Sitting in Melbourne’s inner suburb of Collingwood, art gallery Off The Kerb is a wonderful anomaly – founder, owner and curator Shini Pararajasingham seems to consistently manage to attract high-quality artists and keep the art’s prices affordable (having these two together is rare). If you’d like proof, look no further than this exhibition.
The art of Glen Downey, wrapped around the walls of the front room, may not be original in concept, but it makes up for that in technique, visual imagination and the sheer fun that the artist is clearly having.
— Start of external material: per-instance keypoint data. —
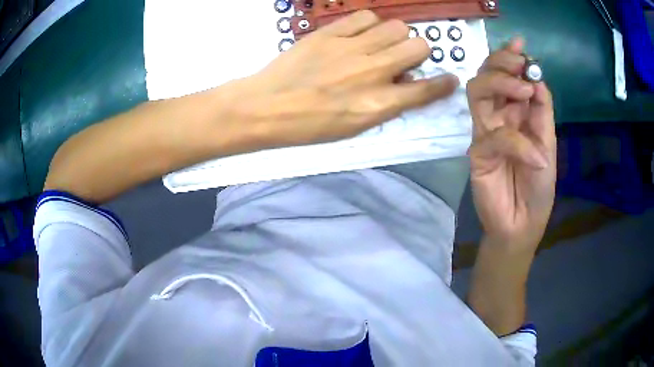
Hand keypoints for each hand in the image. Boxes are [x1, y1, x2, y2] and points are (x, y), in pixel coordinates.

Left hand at [232, 10, 458, 145]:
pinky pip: (366, 16)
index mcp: (378, 104)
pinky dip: (369, 24)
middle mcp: (372, 72)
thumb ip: (386, 106)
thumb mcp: (353, 129)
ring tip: (378, 45)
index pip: (426, 90)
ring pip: (397, 26)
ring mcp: (352, 48)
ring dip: (394, 36)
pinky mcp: (331, 33)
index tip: (449, 79)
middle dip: (416, 53)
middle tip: (400, 59)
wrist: (266, 107)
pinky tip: (358, 35)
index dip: (443, 84)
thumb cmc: (309, 126)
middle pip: (419, 46)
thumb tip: (403, 84)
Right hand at [467, 38, 556, 249]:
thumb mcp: (548, 144)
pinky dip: (517, 143)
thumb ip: (542, 112)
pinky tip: (536, 157)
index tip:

Each of his paintings is a portrait of a person’s bust, with their face transformed into a landscape of objects, flora or fauna.
A Little Birdhouse in Your Soul has Downey’s subject turned into a ball of feeding rosellas; Animalias converts them into a nest of huddling possums and a very appropriately placed bearded dragon; ’97 ‘Til Infinity substitutes them with a bust filled with retro technology like TDK computer disks, game console handsets and a non-touchscreen phone.
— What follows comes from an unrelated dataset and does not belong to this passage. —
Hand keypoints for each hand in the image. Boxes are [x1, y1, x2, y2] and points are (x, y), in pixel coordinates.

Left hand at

Each of Downey’s paintings is a visual banquet, every one a small technical marvel unto itself, as they play three-dimensional Tetris with the organic or inorganic, the mobile or the sessile. Also, all his paintings have a QR code beneath them, where you can see a time-lapse video of that painting’s creation. A nice touch.
Kate Pullen’s work fills the next room, with clean lines and simple colours giving a good contrast to Downey’s paintings. Pullen’s work was inspired by her ‘mental health journey’ involving ‘grounding –pausing to engage with our senses’. They are visually similar to glass mosaics, the kinds used in decorative windows, yet her medium is acrylic and plywood. Wattles, banksias and lavender are among her subjects, each with an individual frame design that shows an excellent eye for composition.
Upstairs are the works of Dan Go and Nyssa Braid. Go and Braid’s work (all the works are credited to both artists), revisit “the stories, toys and shared childhood experiences that shaped our early worldview” and how those affect us as adults. Their work is predominantly ceramic, in a variety of forms. One nine-piece work (is that an enneaptych or just a just a polyptych?) tells a simple narrative, each circular work being a guess of what’s going to be for dinner. The work オレオレ (Ore ore/ It’s me, It’s me) is a concertina-shaped collection of children’s drawings, bookended by a ceramic cover, which intrigues with its explosions of colour inside, and its stony grey ceramic outside.
The gallery’s last room, overlooking the Tote hotel, lets you into the splendidly quirky mind of Isabella Hayes. Her works look like paintings, but they’re actually plasticine. The pictures she plasticines (is plasticines a verb? It is now) discuss how “our connections to the modern world have distanced us from our true nature, rendering us ghosts – fantasma – in our own worlds”.
She discusses this topic by combining nature and technology (for instance Vline Snake), anthropomorphism (The Mirror), fourth wall breaking (A Peak Behind the Scenes) and surrealism (The Possums). What combines them is not only a cohesively individual style, but also the feeling that every piece has a definite message, moral or meaning, and it’s your job to figure out what that is – whether it’s the artist’s message, moral or meaning or your own.
Read: Exhibition review: Honey Long and Prue Stent: Body Heat, Arc One Gallery
As a case in point, on opening night, this reviewer overheard a woman leaving Hayes’ room, saying “when I saw that picture, I saw my childhood, my whole f**king childhood”. Which one she saw is a mystery, but evidently a powerful one.
All in all, another collection of quality artistic offerings from Off The Kerb.
Glen Downey: You Can Be…ANYTHING!
Isabella Hayes: Fantasma
Kae Pullen: Grounding
Dan Go & Nyssa Braid: Daruma (達磨)
Off The Kerb gallery & studios
The joint exhibition will run until 28 November 2024.